理解并加速解耦式大语言模型推理的内存处理流程
Understand and Accelerate Memory Processing Pipeline for Disaggregated LLM Inference
March 30, 2026
作者: Zifan He, Rui Ma, Yizhou Sun, Jason Cong
cs.AI
摘要
现代大型语言模型(LLMs)日益依赖高效的长上下文处理与生成机制——包括稀疏注意力、检索增强生成(RAG)和压缩上下文记忆——以支持复杂推理。我们证明这些优化技术可统一为四步记忆处理流程:准备记忆、计算相关性、检索记忆、应用于推理。通过系统性能分析,我们发现LLM推理中存在22%-97%的记忆处理开销,且其计算特征具有显著异构性。基于此洞见,我们论证异构系统非常适合加速记忆处理,从而提升端到端推理效率。我们在GPU-FPGA异构系统上实现这一方案:将稀疏、不规则及内存受限的操作卸载至FPGA,同时将计算密集型操作保留在GPU。在AMD MI210 GPU与Alveo U55C FPGA的测试表明,相较于GPU基准方案(在NVIDIA A100上亦获得类似结果),我们的系统在多种LLM推理优化中速度提升1.04-2.2倍,能耗降低1.11-4.7倍。这些结果确立了异构系统作为高效LLM记忆处理的可行方向,并为未来异构硬件设计提供了重要参考。
English
Modern large language models (LLMs) increasingly depends on efficient long-context processing and generation mechanisms, including sparse attention, retrieval-augmented generation (RAG), and compressed contextual memory, to support complex reasoning. We show that these optimizations can be unified into a four-step memory processing pipeline: Prepare Memory, Compute Relevancy, Retrieval, and Apply to Inference.
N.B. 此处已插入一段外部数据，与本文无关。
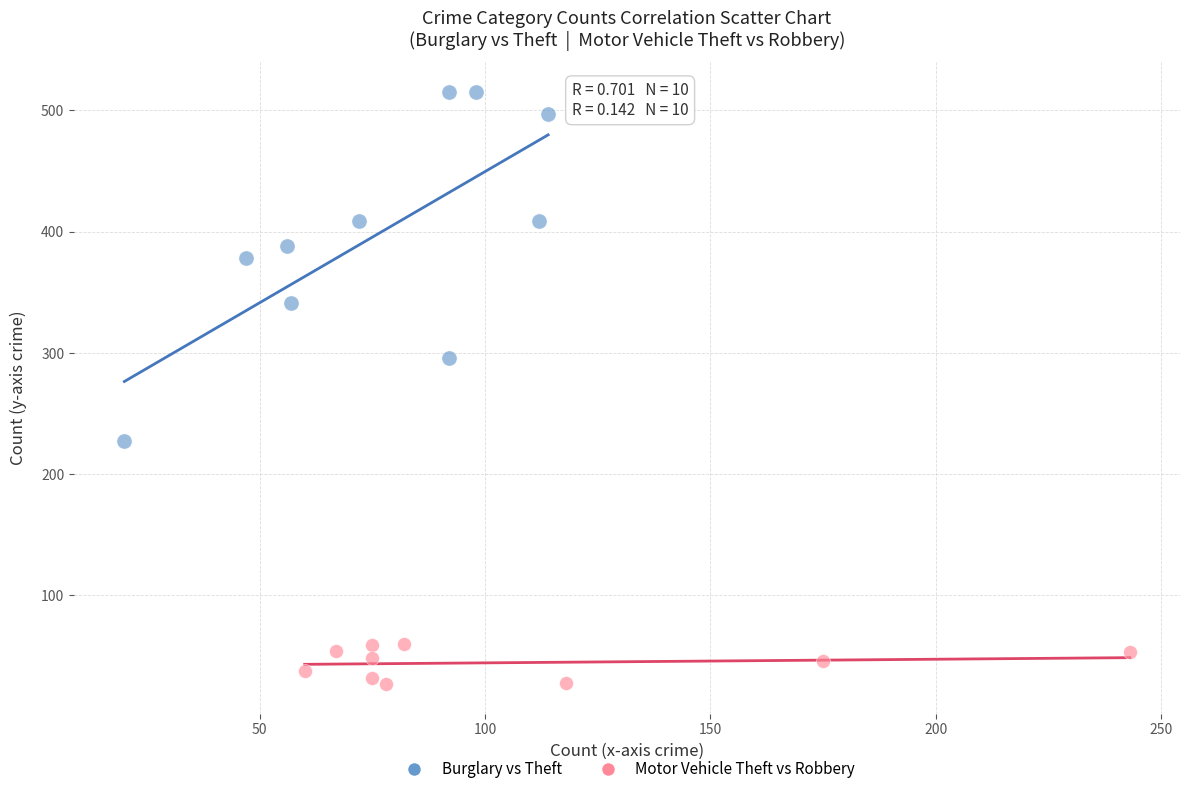

Which series has the largest Y range (max minus min)?

Burglary vs Theft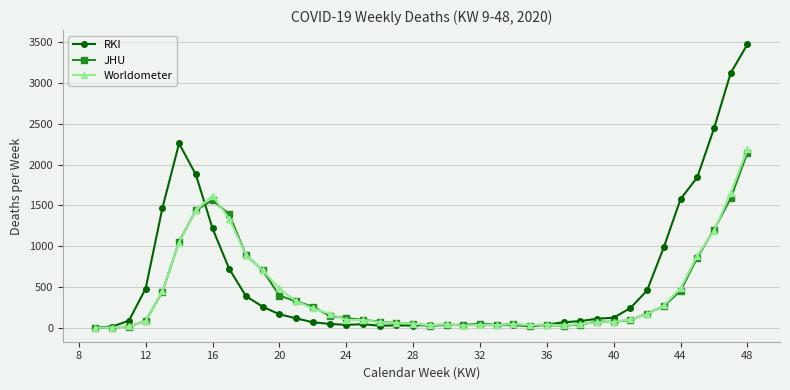

How many data points in JHU are less than 94?

20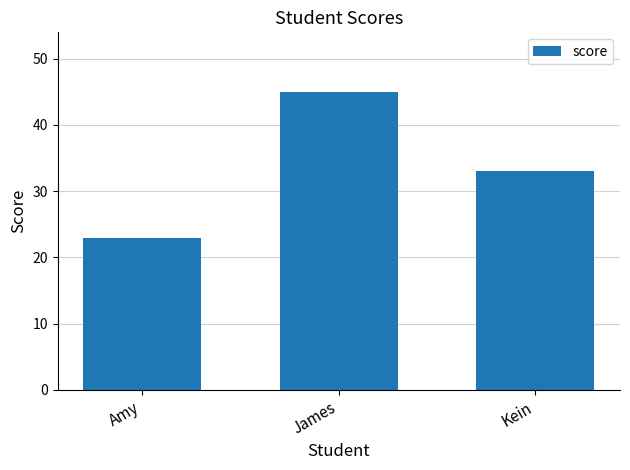

Reading left to right, what are all the values shown in this chart?

Amy=23	James=45	Kein=33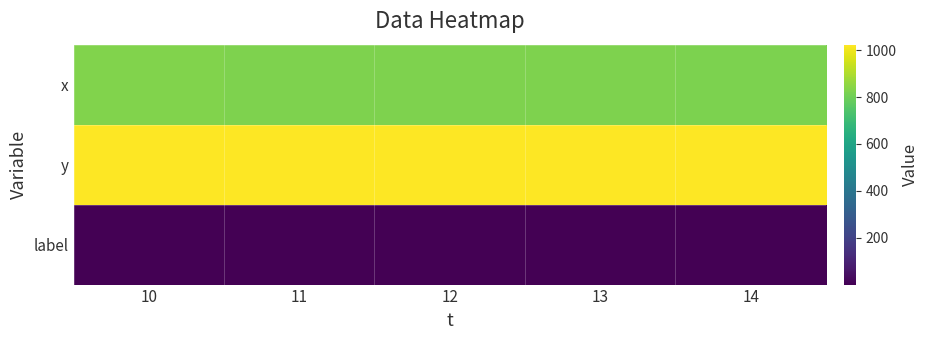

Reading right to left, list all the values displayed in this chart.

x: 14=822	13=824	12=826	11=827	10=829
y: 14=1023	13=1022	12=1022	11=1023	10=1023
label: 14=1	13=1	12=1	11=1	10=1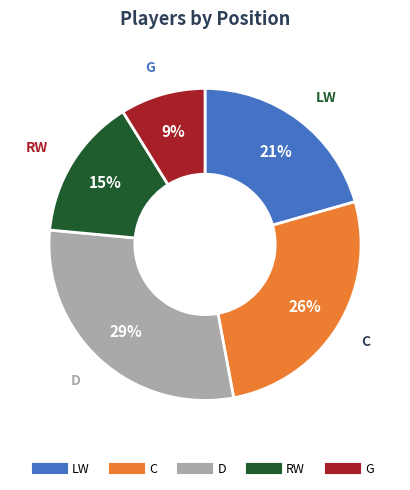

How many slices are in this pie chart?

5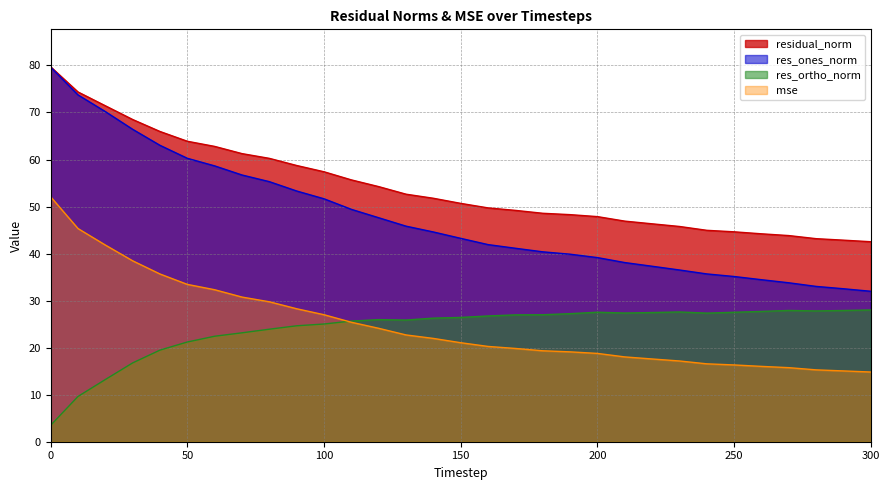

Reading left to right, what are all the values shown in this chart?

mse: 0=52.1	10=45.3	20=41.8	30=38.5	40=35.7	50=33.4	60=32.3	70=30.8	80=29.8	90=28.3	100=27.0	110=25.4	120=24.1	130=22.7	140=22.0	150=21.0	160=20.3	170=19.8	180=19.3	190=19.1	200=18.8	210=18.0	220=17.6	230=17.2	240=16.6	250=16.3	260=16.0	270=15.7	280=15.3	290=15.1	300=14.8
res_ones_norm: 0=79.6	10=73.7	20=70.2	30=66.4	40=63.0	50=60.3	60=58.6	70=56.7	80=55.3	90=53.3	100=51.6	110=49.4	120=47.6	130=45.8	140=44.6	150=43.2	160=41.9	170=41.1	180=40.4	190=39.9	200=39.1	210=38.1	220=37.3	230=36.5	240=35.7	250=35.1	260=34.4	270=33.8	280=33.0	290=32.5	300=32.0
res_ortho_norm: 0=3.5	10=9.6	20=13.2	30=16.8	40=19.5	50=21.2	60=22.4	70=23.2	80=23.9	90=24.6	100=25.0	110=25.7	120=26.0	130=25.9	140=26.3	150=26.4	160=26.7	170=27.0	180=27.0	190=27.2	200=27.5	210=27.4	220=27.5	230=27.6	240=27.3	250=27.5	260=27.7	270=27.9	280=27.8	290=27.9	300=28.0
residual_norm: 0=79.7	10=74.4	20=71.4	30=68.5	40=66.0	50=63.9	60=62.8	70=61.3	80=60.2	90=58.7	100=57.4	110=55.7	120=54.2	130=52.6	140=51.8	150=50.7	160=49.7	170=49.2	180=48.6	190=48.3	200=47.9	210=46.9	220=46.3	230=45.8	240=44.9	250=44.6	260=44.2	270=43.8	280=43.2	290=42.9	300=42.5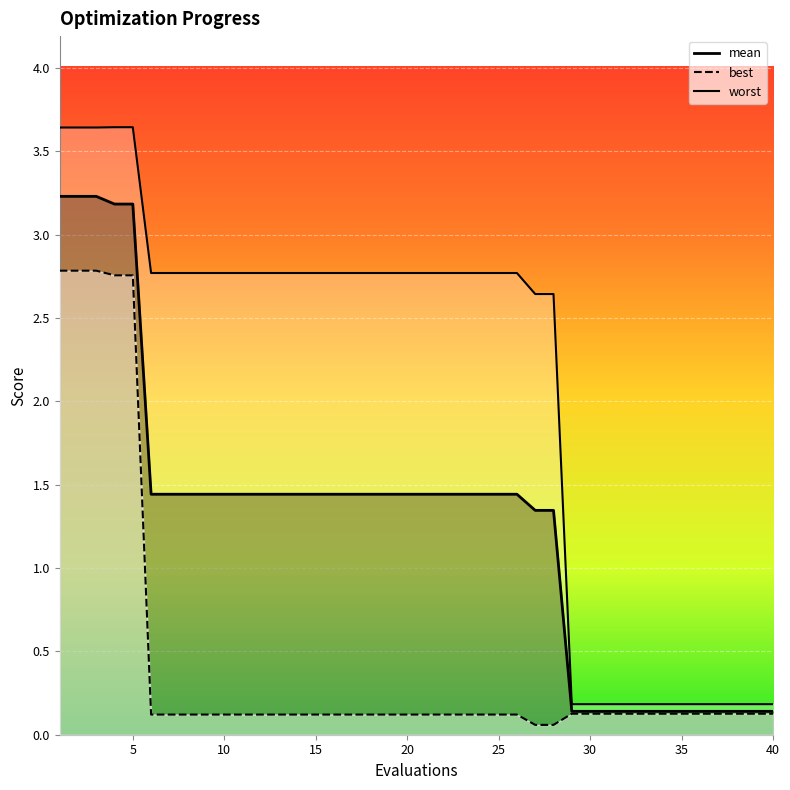

Which series has the largest range (max minus min)?

worst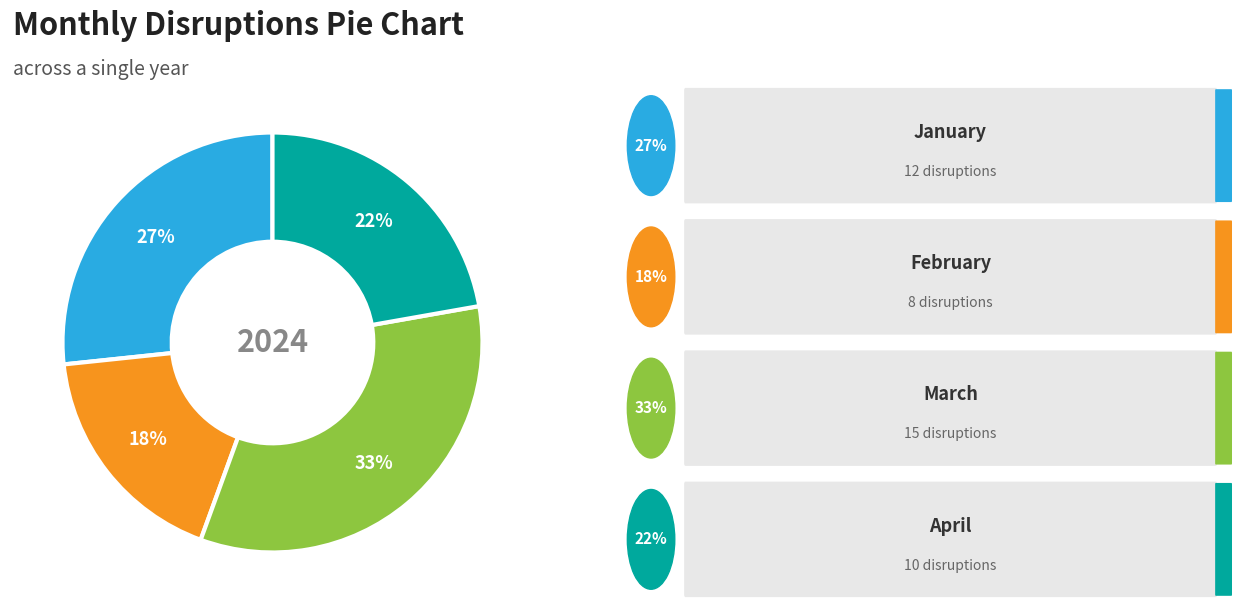

To the nearest percent, what is the average slice percentage?

25%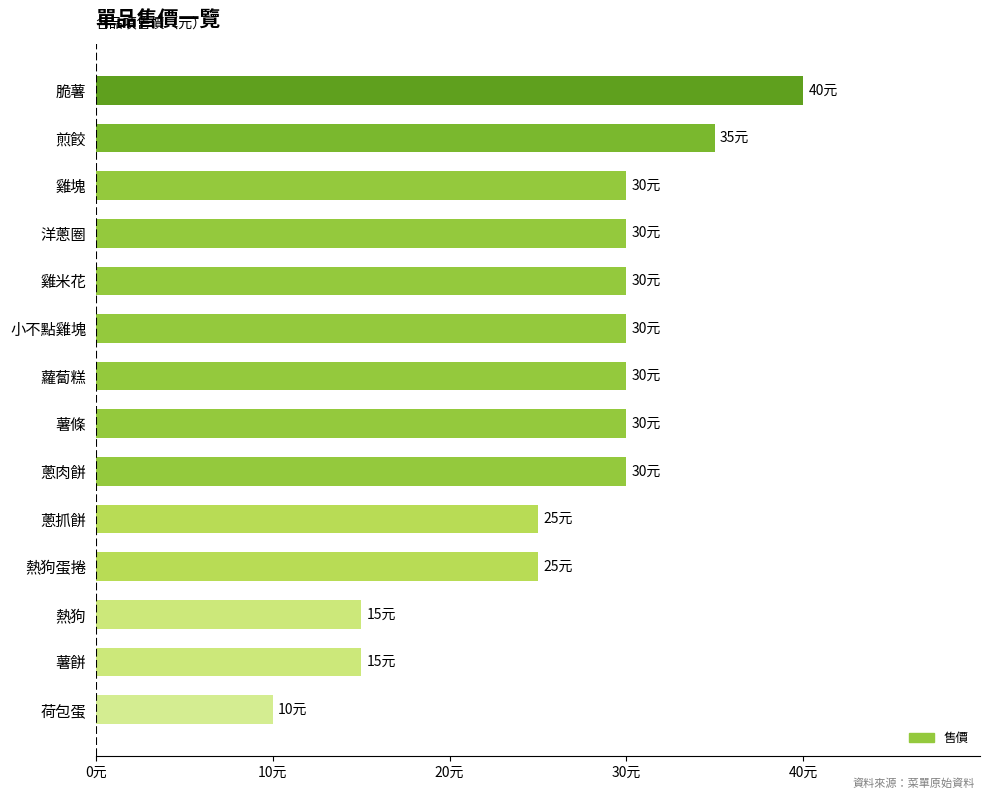

Are the bars horizontal?

Yes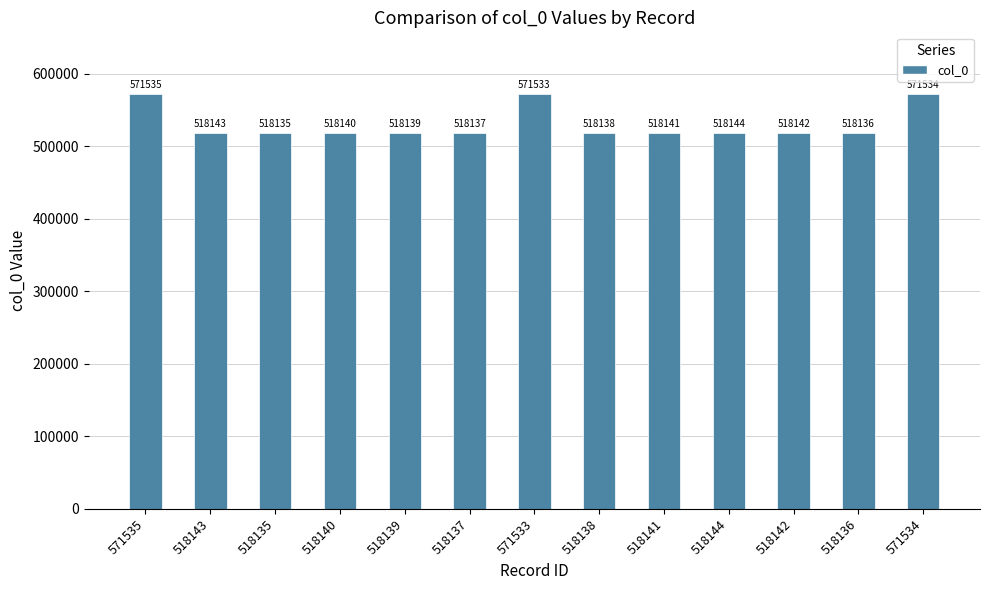

Approximately how many times larger is the value at 518137 compared to 518135?

1.0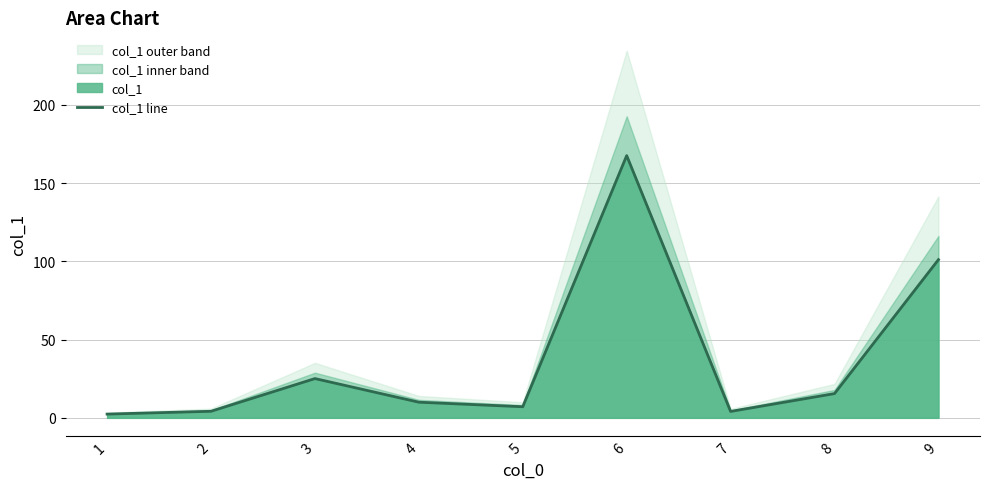

Which label corresponds to the smallest value in the chart?

1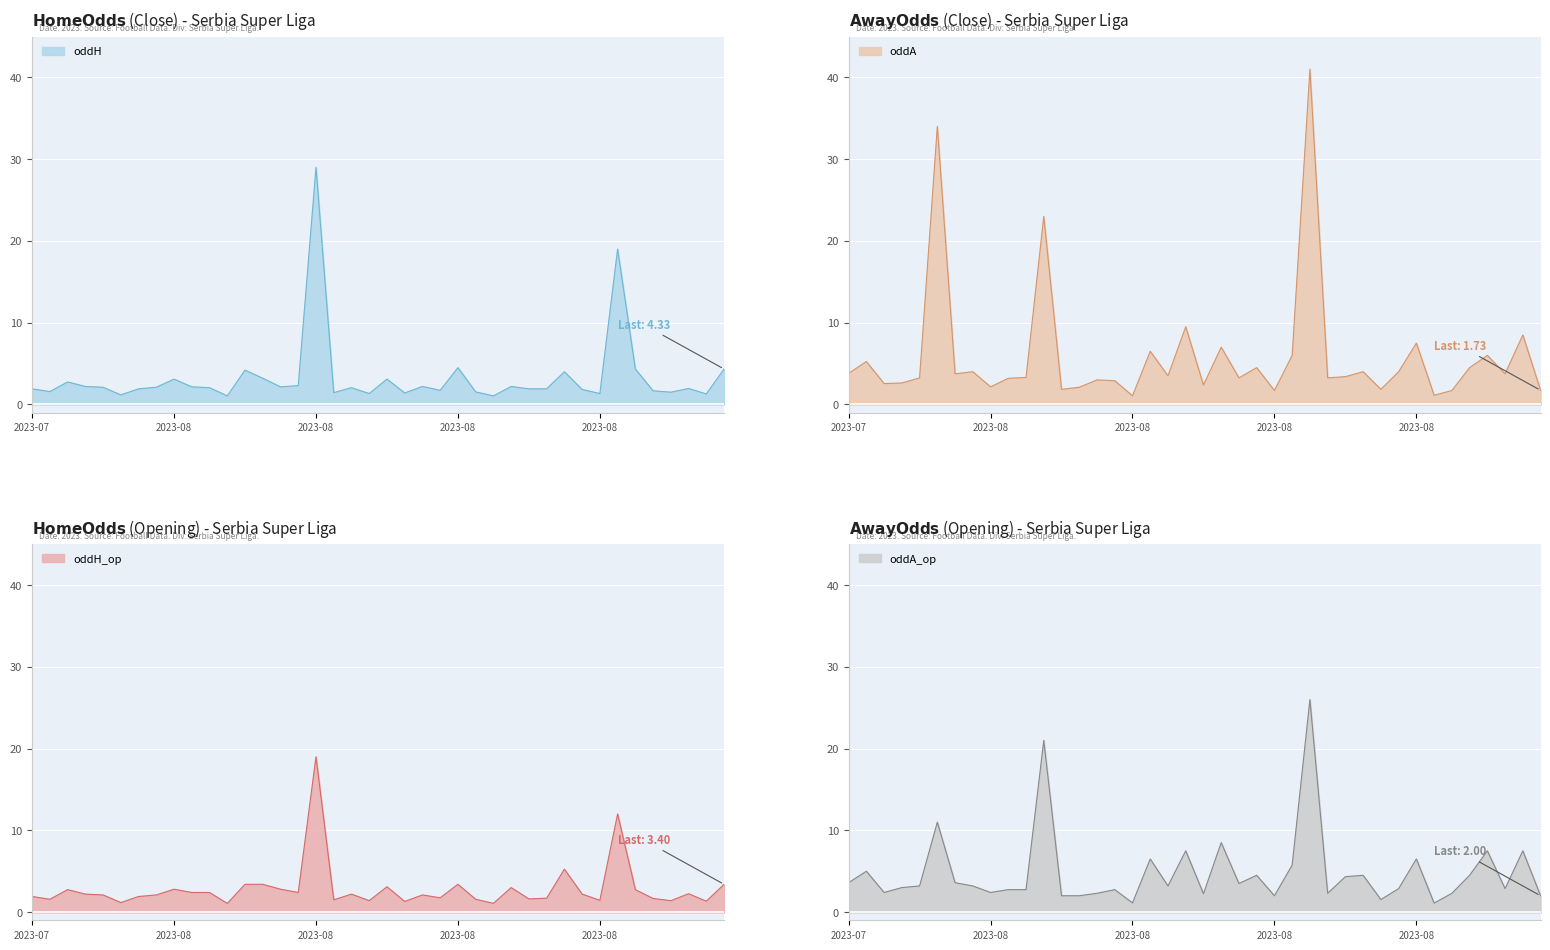

What is the sum of the oddH values at 2023-09-01 and 2023-08-18?

8.8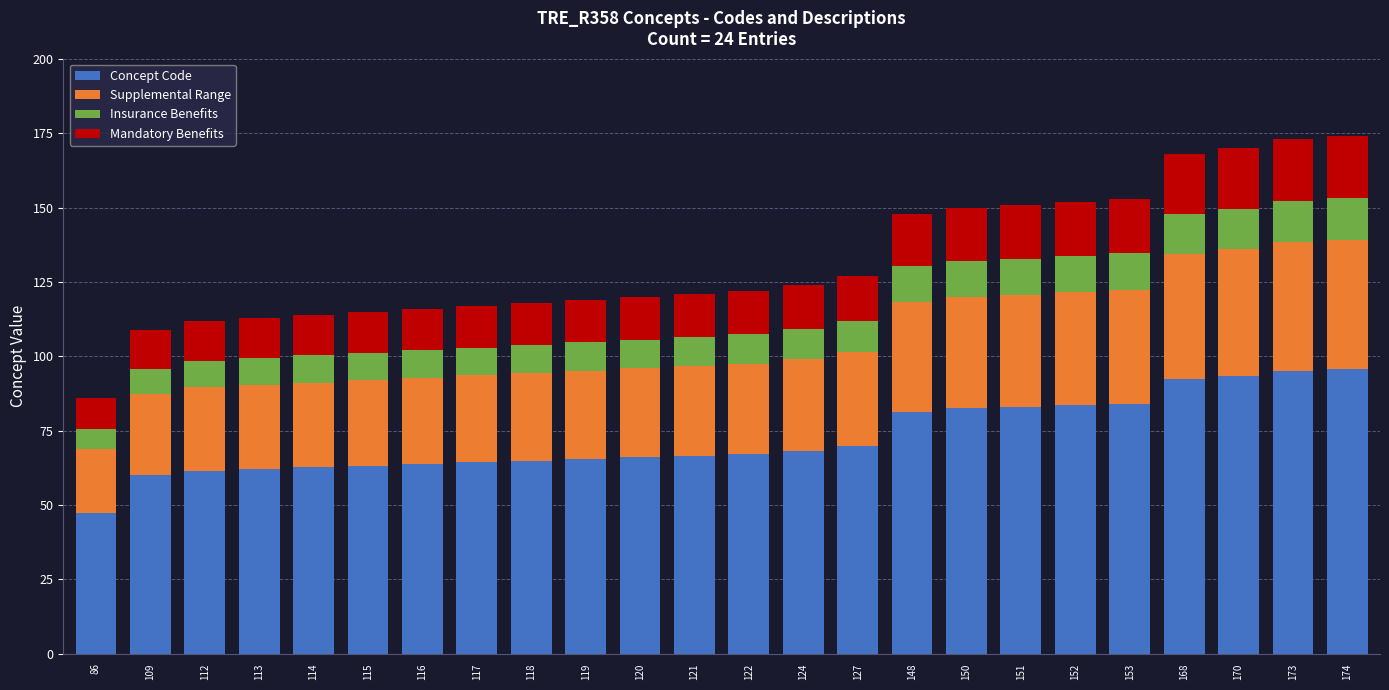

Which series changed the most between 119 and 121?

Concept Code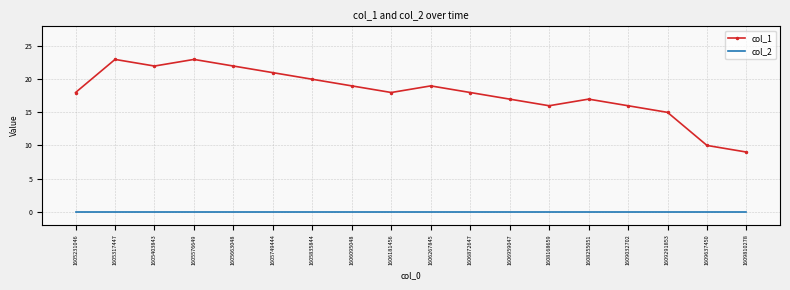

What is the spread (max minus min) of values at 1606267845?

19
Through systematic profiling, we identify a 22%-97% memory processing overhead in LLM inference and strong heterogeneity in its computational characteristics. Motivated by this insight, we argue that heterogeneous systems are well-suited to accelerate memory processing and thus end-to-end inference. We demonstrate this approach on a GPU-FPGA system by offloading sparse, irregular, and memory-bounded operations to FPGAs while retaining compute-intensive operations on GPUs. Evaluated on an AMD MI210 GPU and an Alveo U55C FPGA, our system is 1.04sim2.2times faster and requires 1.11sim4.7times less energy across multiple LLM inference optimizations than the GPU baseline (similar results hold on NVIDIA A100). These results establish heterogeneous systems as a practical direction for efficient LLM memory processing and inform future heterogeneous hardware design.